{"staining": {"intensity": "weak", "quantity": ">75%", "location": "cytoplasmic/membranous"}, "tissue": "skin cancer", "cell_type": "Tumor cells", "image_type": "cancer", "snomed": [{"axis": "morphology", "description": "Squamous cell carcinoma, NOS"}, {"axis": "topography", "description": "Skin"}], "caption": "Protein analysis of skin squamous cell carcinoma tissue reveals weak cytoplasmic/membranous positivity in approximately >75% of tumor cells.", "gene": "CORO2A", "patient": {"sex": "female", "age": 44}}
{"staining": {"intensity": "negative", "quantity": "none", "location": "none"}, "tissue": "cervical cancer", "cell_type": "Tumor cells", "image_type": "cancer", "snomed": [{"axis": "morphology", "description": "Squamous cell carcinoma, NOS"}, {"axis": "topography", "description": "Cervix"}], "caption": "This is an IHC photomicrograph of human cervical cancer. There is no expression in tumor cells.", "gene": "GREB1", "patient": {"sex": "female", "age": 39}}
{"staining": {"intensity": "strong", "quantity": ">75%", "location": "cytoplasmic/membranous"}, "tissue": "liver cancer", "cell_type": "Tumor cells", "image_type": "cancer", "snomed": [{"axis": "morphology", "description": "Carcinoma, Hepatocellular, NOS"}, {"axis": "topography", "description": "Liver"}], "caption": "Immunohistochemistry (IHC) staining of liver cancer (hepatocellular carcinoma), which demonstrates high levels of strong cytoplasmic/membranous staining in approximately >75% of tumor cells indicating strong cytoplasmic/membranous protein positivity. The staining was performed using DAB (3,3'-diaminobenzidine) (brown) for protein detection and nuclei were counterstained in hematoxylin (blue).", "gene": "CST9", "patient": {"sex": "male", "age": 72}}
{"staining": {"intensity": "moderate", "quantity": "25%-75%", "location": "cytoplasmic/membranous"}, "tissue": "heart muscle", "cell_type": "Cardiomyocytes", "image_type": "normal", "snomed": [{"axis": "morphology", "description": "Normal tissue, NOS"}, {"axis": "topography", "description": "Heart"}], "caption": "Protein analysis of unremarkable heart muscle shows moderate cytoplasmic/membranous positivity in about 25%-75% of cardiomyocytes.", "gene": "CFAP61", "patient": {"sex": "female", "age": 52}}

********************

> _TASK TO COMPLETE_:
Return the data in its entirety, exactly as given.

> _RESPONSE AREA_:
{"staining": {"intensity": "weak", "quantity": ">75%", "location": "cytoplasmic/membranous"}, "tissue": "skin cancer", "cell_type": "Tumor cells", "image_type": "cancer", "snomed": [{"axis": "morphology", "description": "Squamous cell carcinoma, NOS"}, {"axis": "topography", "description": "Skin"}], "caption": "Protein analysis of skin squamous cell carcinoma tissue reveals weak cytoplasmic/membranous positivity in approximately >75% of tumor cells.", "gene": "CORO2A", "patient": {"sex": "female", "age": 44}}
{"staining": {"intensity": "negative", "quantity": "none", "location": "none"}, "tissue": "cervical cancer", "cell_type": "Tumor cells", "image_type": "cancer", "snomed": [{"axis": "morphology", "description": "Squamous cell carcinoma, NOS"}, {"axis": "topography", "description": "Cervix"}], "caption": "This is an IHC photomicrograph of human cervical cancer. There is no expression in tumor cells.", "gene": "GREB1", "patient": {"sex": "female", "age": 39}}
{"staining": {"intensity": "strong", "quantity": ">75%", "location": "cytoplasmic/membranous"}, "tissue": "liver cancer", "cell_type": "Tumor cells", "image_type": "cancer", "snomed": [{"axis": "morphology", "description": "Carcinoma, Hepatocellular, NOS"}, {"axis": "topography", "description": "Liver"}], "caption": "Immunohistochemistry (IHC) staining of liver cancer (hepatocellular carcinoma), which demonstrates high levels of strong cytoplasmic/membranous staining in approximately >75% of tumor cells indicating strong cytoplasmic/membranous protein positivity. The staining was performed using DAB (3,3'-diaminobenzidine) (brown) for protein detection and nuclei were counterstained in hematoxylin (blue).", "gene": "CST9", "patient": {"sex": "male", "age": 72}}
{"staining": {"intensity": "moderate", "quantity": "25%-75%", "location": "cytoplasmic/membranous"}, "tissue": "heart muscle", "cell_type": "Cardiomyocytes", "image_type": "normal", "snomed": [{"axis": "morphology", "description": "Normal tissue, NOS"}, {"axis": "topography", "description": "Heart"}], "caption": "Protein analysis of unremarkable heart muscle shows moderate cytoplasmic/membranous positivity in about 25%-75% of cardiomyocytes.", "gene": "CFAP61", "patient": {"sex": "female", "age": 52}}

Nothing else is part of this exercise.